Large-scale tax evasion by multinationals, and the role being played by the Netherlands as a tax haven in this context, has received considerable attention from the media and from NGOs in the past year. Nonetheless, the subject now appears to have reached its cut-off point for the media: they seem to think that the general public cannot understand more detailed information than provided so far in news articles – that is, in a limited number of words. At least that was the opinion of the journalists who were present at the second edition of the Tax Research Seminar organised by SOMO on 24 April.
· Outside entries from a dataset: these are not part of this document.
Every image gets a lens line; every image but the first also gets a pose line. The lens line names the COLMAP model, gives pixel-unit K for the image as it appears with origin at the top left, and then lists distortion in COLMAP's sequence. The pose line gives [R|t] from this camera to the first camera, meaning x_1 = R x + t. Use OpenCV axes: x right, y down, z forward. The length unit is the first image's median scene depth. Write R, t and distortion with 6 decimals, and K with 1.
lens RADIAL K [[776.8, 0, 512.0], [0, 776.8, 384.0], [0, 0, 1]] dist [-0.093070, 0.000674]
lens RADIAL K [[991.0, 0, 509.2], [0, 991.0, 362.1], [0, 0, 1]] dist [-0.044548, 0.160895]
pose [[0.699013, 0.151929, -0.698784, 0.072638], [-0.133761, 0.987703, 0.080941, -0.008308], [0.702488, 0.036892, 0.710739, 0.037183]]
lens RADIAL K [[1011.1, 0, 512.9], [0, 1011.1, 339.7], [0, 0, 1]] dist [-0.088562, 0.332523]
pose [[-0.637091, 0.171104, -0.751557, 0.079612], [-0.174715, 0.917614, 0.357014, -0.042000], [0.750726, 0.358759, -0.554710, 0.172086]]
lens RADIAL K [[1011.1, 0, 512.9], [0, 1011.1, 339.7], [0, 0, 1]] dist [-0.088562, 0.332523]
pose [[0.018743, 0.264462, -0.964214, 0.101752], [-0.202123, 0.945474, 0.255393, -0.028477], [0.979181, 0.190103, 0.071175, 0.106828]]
The interactive seminar brought together academics, journalists, Dutch politicians and NGOs to discuss the issue of tax evasion by large multinationals. The seminar consisted of several panel discussions with journalists, NGOs and politicians. All parties present were given the chance to explain the current state of affairs in their field. The journalists in the first panel discussion, including reporters from ‘de Volkskrant’ and ‘het Financieele Dagblad’, shared the opinion that media attention for this topic is set to soon disappear from the papers. Towards the end of May a report is expected on the costs and benefits of the current policy in the Netherlands. Until then the papers will continue to cover this issue. After that, continued coverage of tax evasion in the national media will depend on what happens next, in politics as well as in the public debate. To the dismay of some present, the journalists said that the future of tax evasion as a ‘trending topic’ is unsure.
Research into tax evasion
The research being conducted by organisations into the complex tax evasion system is still very much alive. In the second panel, researcher Francis Weyzig and SOMO-researcher Katrin McGauran shared their research on treaty shopping by the Netherlands and the effects of double tax treaties on developing countries. The third panel discussion with politicians also related to this topic and was introduced by Sol Picciotto of the University of Lancaster. Picciotto spoke of the developments in international politics and ‘unitary taxation’ as an alternative for current legislation.
The Netherlands’ international reputation
Not only NGOs, but also political parties set much store by this issue. In conclusion of the third panel session, Arnold Merkies, MP of the House of Representatives in the Netherlands, spoke on behalf of his party the SP about the lobby agenda of the Netherlands. Unlike last year, more MPs are actively working on keeping the issue high on the agenda of the House of Representatives. The fact that the international reputation of the Netherlands may be damaged by the label of ‘tax haven’ is not their only concern. More importantly, the unfair policy must be changed so that the Netherlands can no longer be a pivotal player in fiscal deceit by corporations.
Campaign and cooperation
Having achieved an overview of all the opinions and information, it was time to close the day with a lively discussion. Keeping in mind that the topic of tax evasion may be poised to disappear from the media agenda, ideas were presented for campaigns and cooperative actions. It is clear that for many tax evasion will not yet be allowed to be swept off the table, and steps will be taken to raise awareness of tax evasion among the general public, to keep the subject in the media and on the lobby agenda and so to limit the damaging role being played by the Netherlands in terms of tax evasion.